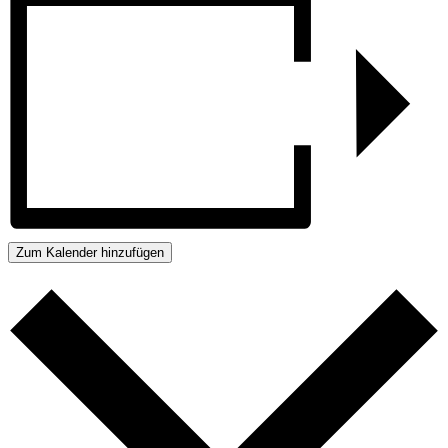
Zum Kalender hinzufügen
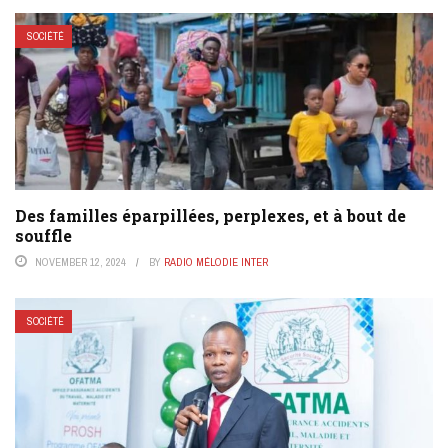
SOCIÉTÉ
Des familles éparpillées, perplexes, et à bout de
souffle
NOVEMBER 12, 2024
BY
RADIO MÉLODIE INTER
SOCIÉTÉ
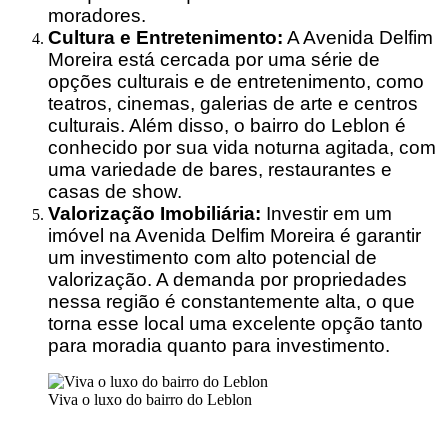
moradores.
Cultura e Entretenimento:
A Avenida Delfim
Moreira está cercada por uma série de
opções culturais e de entretenimento, como
teatros, cinemas, galerias de arte e centros
culturais. Além disso, o bairro do Leblon é
conhecido por sua vida noturna agitada, com
uma variedade de bares, restaurantes e
casas de show.
Valorização Imobiliária:
Investir em um
imóvel na Avenida Delfim Moreira é garantir
um investimento com alto potencial de
valorização. A demanda por propriedades
nessa região é constantemente alta, o que
torna esse local uma excelente opção tanto
para moradia quanto para investimento.
Viva o luxo do bairro do Leblon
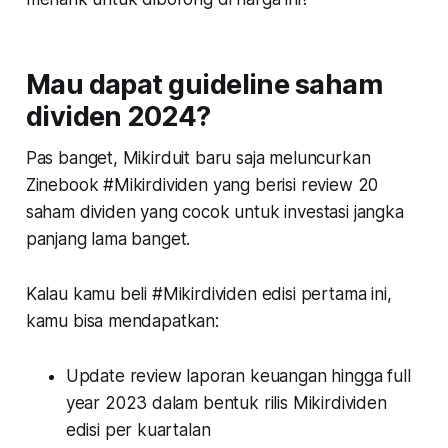
Mau dapat guideline saham
dividen 2024?
Pas banget, Mikirduit baru saja meluncurkan
Zinebook #Mikirdividen yang berisi review 20
saham dividen yang cocok untuk investasi jangka
panjang lama banget.
Kalau kamu beli #Mikirdividen edisi pertama ini,
kamu bisa mendapatkan:
Update review laporan keuangan hingga full
year 2023 dalam bentuk rilis Mikirdividen
edisi per kuartalan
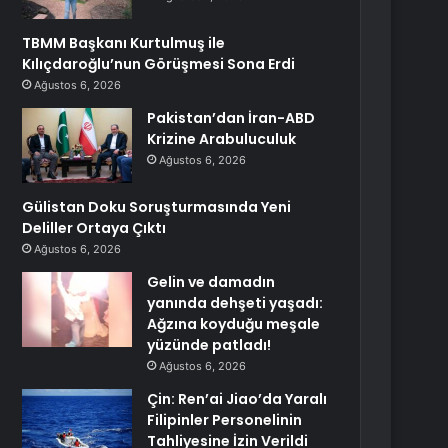
TBMM Başkanı Kurtulmuş ile
Kılıçdaroğlu’nun Görüşmesi Sona Erdi
Ağustos 6, 2026
Pakistan’dan İran-ABD
Krizine Arabuluculuk
Ağustos 6, 2026
Gülistan Doku Soruşturmasında Yeni
Deliller Ortaya Çıktı
Ağustos 6, 2026
Gelin ve damadın
yanında dehşeti yaşadı:
Ağzına koyduğu meşale
yüzünde patladı!
Ağustos 6, 2026
Çin: Ren’ai Jiao’da Yaralı
Filipinler Personelinin
Tahliyesine İzin Verildi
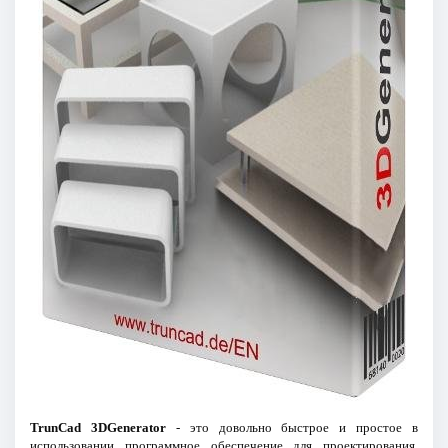
TrunCad 3DGenerator
- это довольно быстрое и простое в
использовании программное обеспечение для проектирования,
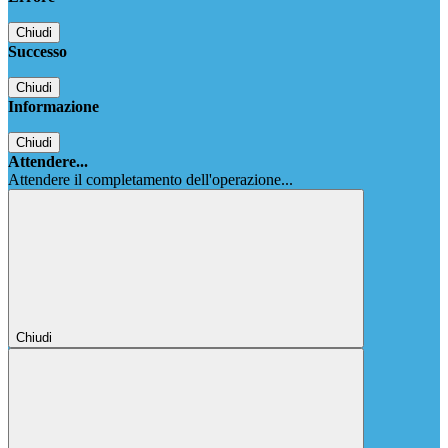
Chiudi
Successo
Chiudi
Informazione
Chiudi
Attendere...
Attendere il completamento dell'operazione...
Chiudi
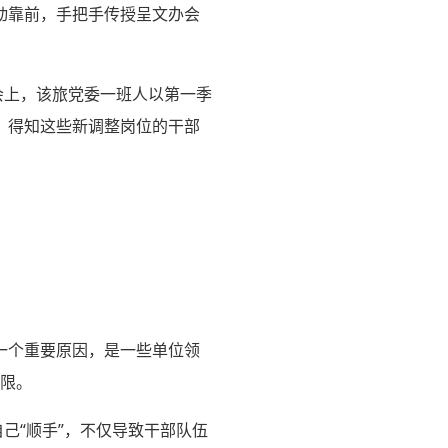
动靠前，手把手传授呈文办会
会上，该旅党委一班人以第一季
。得知这些新调整岗位的干部
一个重要原因，是一些单位领
设限。
己“顺手”，不仅导致干部队伍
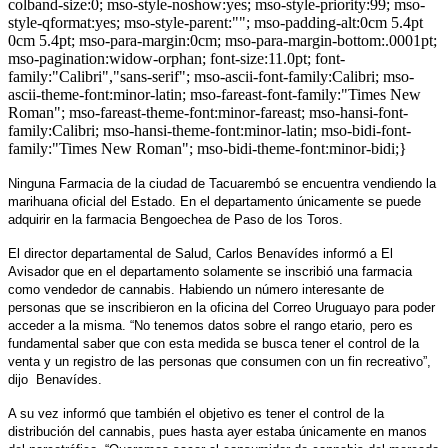
colband-size:0; mso-style-noshow:yes; mso-style-priority:99; mso-
style-qformat:yes; mso-style-parent:""; mso-padding-alt:0cm 5.4pt
0cm 5.4pt; mso-para-margin:0cm; mso-para-margin-bottom:.0001pt;
mso-pagination:widow-orphan; font-size:11.0pt; font-
family:"Calibri","sans-serif"; mso-ascii-font-family:Calibri; mso-
ascii-theme-font:minor-latin; mso-fareast-font-family:"Times New
Roman"; mso-fareast-theme-font:minor-fareast; mso-hansi-font-
family:Calibri; mso-hansi-theme-font:minor-latin; mso-bidi-font-
family:"Times New Roman"; mso-bidi-theme-font:minor-bidi;}
Ninguna Farmacia de la ciudad de Tacuarembó se encuentra vendiendo la
marihuana oficial del Estado. En el departamento únicamente se puede
adquirir en la farmacia Bengoechea de Paso de los Toros.
El director departamental de Salud, Carlos Benavídes informó a El
Avisador que en el departamento solamente se inscribió una farmacia
como vendedor de cannabis. Habiendo un número interesante de
personas que se inscribieron en la oficina del Correo Uruguayo para poder
acceder a la misma. “No tenemos datos sobre el rango etario, pero es
fundamental saber que con esta medida se busca tener el control de la
venta y un registro de las personas que consumen con un fin recreativo”,
dijo
Benavídes.
A su vez informó que también el objetivo es tener el control de la
distribución del cannabis, pues hasta ayer estaba únicamente en manos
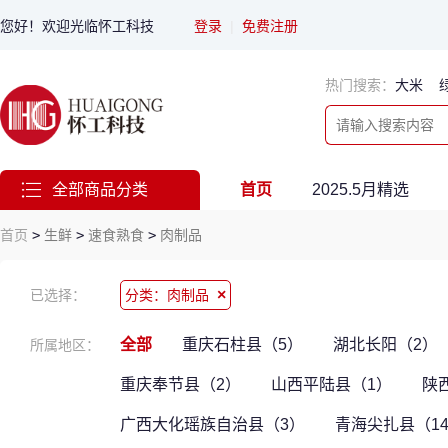
您好！欢迎光临怀工科技
登录
|
免费注册
热门搜索：
大米
全部商品分类
首页
2025.5月精选
首页
>
生鲜
>
速食熟食
>
肉制品
×
已选择：
分类：肉制品
全部
重庆石柱县（5）
湖北长阳（2）
所属地区：
重庆奉节县（2）
山西平陆县（1）
陕
广西大化瑶族自治县（3）
青海尖扎县（1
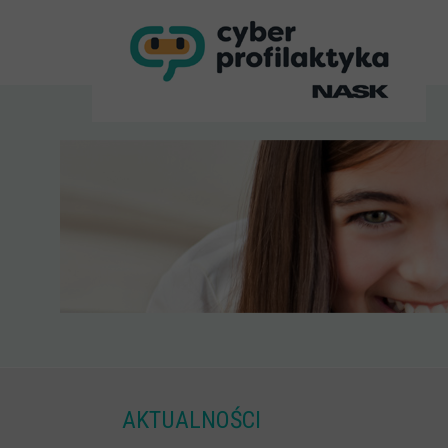
AKTUALNOŚCI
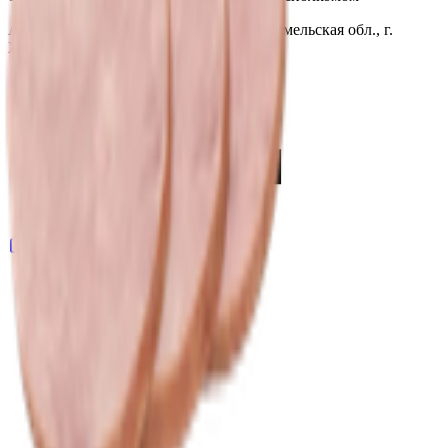
Адрес: 247210, Республика Беларусь, Гомельская обл., г.
Жлобин, ул. Козлова 2-А
Главная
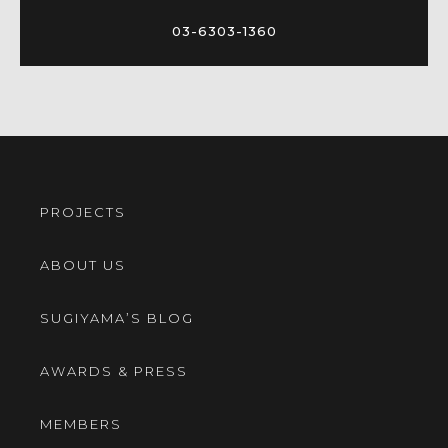
03-6303-1360
PROJECTS
ABOUT US
SUGIYAMA’S BLOG
AWARDS & PRESS
MEMBERS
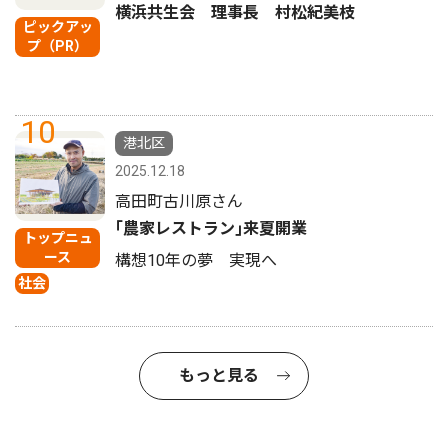
横浜共生会 理事長 村松紀美枝
ピックアッ
プ（PR）
10
港北区
2025.12.18
高田町古川原さん
｢農家レストラン｣来夏開業
トップニュ
ース
構想10年の夢 実現へ
社会
もっと見る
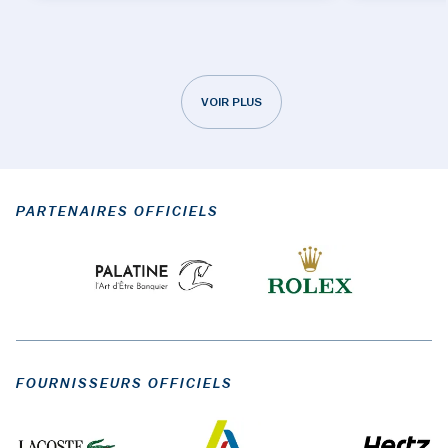
VOIR PLUS
PARTENAIRES OFFICIELS
FOURNISSEURS OFFICIELS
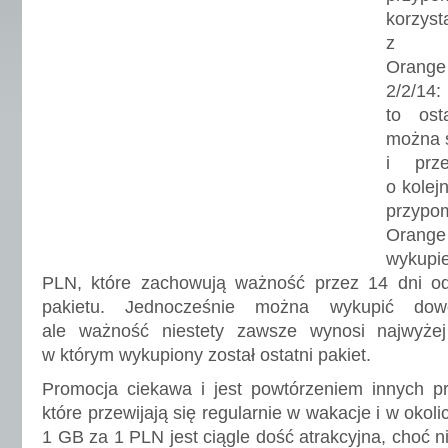
korzyst
z pr
Orange 
2/2/14
to ost
można s
i prze
o kolejn
przyp
Orange
wykupi
PLN, które zachowują ważność przez 14 dni od
pakietu. Jednocześnie można wykupić dowo
ale ważność niestety zawsze wynosi najwyż
w którym wykupiony został ostatni pakiet.
Promocja ciekawa i jest powtórzeniem innych pro
które przewijają się regularnie w wakacje i w oko
1 GB za 1 PLN jest ciągle dość atrakcyjna, choć ni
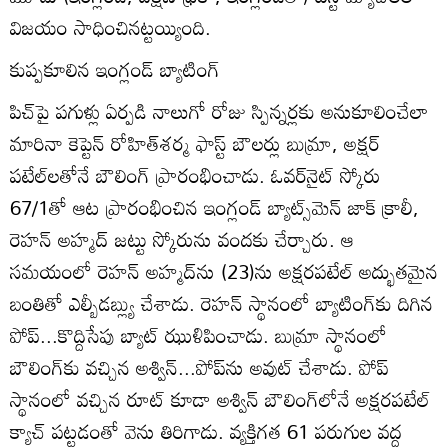
విజయం సాధించినట్టయ్యింది.
కుప్పకూలిన ఇంగ్లండ్‌ బ్యాటింగ్‌
పిచ్‌పై పగుళ్లు ఏర్పడి నాలుగో రోజు స్పిన్నర్లకు అనుకూలించేలా
మారినా కెప్టెన్‌ రోహిత్‌శర్మ ఫాస్ట్‌ బౌలర్లు బుమ్రా, అక్షర్‌
పటేల్‌లతోనే బౌలింగ్‌ ప్రారంభించాడు. ఓవర్‌నైట్‌ స్కోరు
67/1తో ఆట ప్రారంభించిన ఇంగ్లండ్‌ బ్యాట్స్‌మెన్‌ జాక్‌ క్రాలీ,
రెహన్‌ అహ్మద్‌ జట్టు స్కోరును వందకు చేర్చారు. ఆ
సమయంలో రెహన్‌ అహ్మద్‌ను (23)ను అక్షరపటేల్‌ అద్భుతమైన
బంతితో ఎల్బీడబ్ల్యు చేశాడు. రెహన్‌ స్థానంలో బ్యాటింగ్‌కు దిగిన
పోప్‌...కొద్దిసేపు బ్యాట్‌ ఝుళిపించాడు. బుమ్రా స్థానంలో
బౌలింగ్‌కు వచ్చిన అశ్విన్‌...పోప్‌ను అవుట్‌ చేశాడు. పోప్‌
స్థానంలో వచ్చిన రూట్‌ కూడా అశ్విన్‌ బౌలింగ్‌లోనే అక్షరపటేల్‌
క్యాచ్‌ పట్టడంతో వెను తిరిగాడు. వ్యక్తిగత 61 పరుగుల వద్ద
——————
## Problem statement:
Would you copy out, exactly and with no pictures, only the lines above from the one that contains "Attendere il completamento dell'operazione..." through the one that contains "El director departamental"?

## Solution:
Attendere il completamento dell'operazione...
Chiudi
动靠前，手把手传授呈文办会
会上，该旅党委一班人以第一季
。得知这些新调整岗位的干部
一个重要原因，是一些单位领
设限。
己“顺手”，不仅导致干部队伍
colband-size:0; mso-style-noshow:yes; mso-style-priority:99; mso-
style-qformat:yes; mso-style-parent:""; mso-padding-alt:0cm 5.4pt
0cm 5.4pt; mso-para-margin:0cm; mso-para-margin-bottom:.0001pt;
mso-pagination:widow-orphan; font-size:11.0pt; font-
family:"Calibri","sans-serif"; mso-ascii-font-family:Calibri; mso-
ascii-theme-font:minor-latin; mso-fareast-font-family:"Times New
Roman"; mso-fareast-theme-font:minor-fareast; mso-hansi-font-
family:Calibri; mso-hansi-theme-font:minor-latin; mso-bidi-font-
family:"Times New Roman"; mso-bidi-theme-font:minor-bidi;}
Ninguna Farmacia de la ciudad de Tacuarembó se encuentra vendiendo la
marihuana oficial del Estado. En el departamento únicamente se puede
adquirir en la farmacia Bengoechea de Paso de los Toros.
El director departamental de Salud, Carlos Benavídes informó a El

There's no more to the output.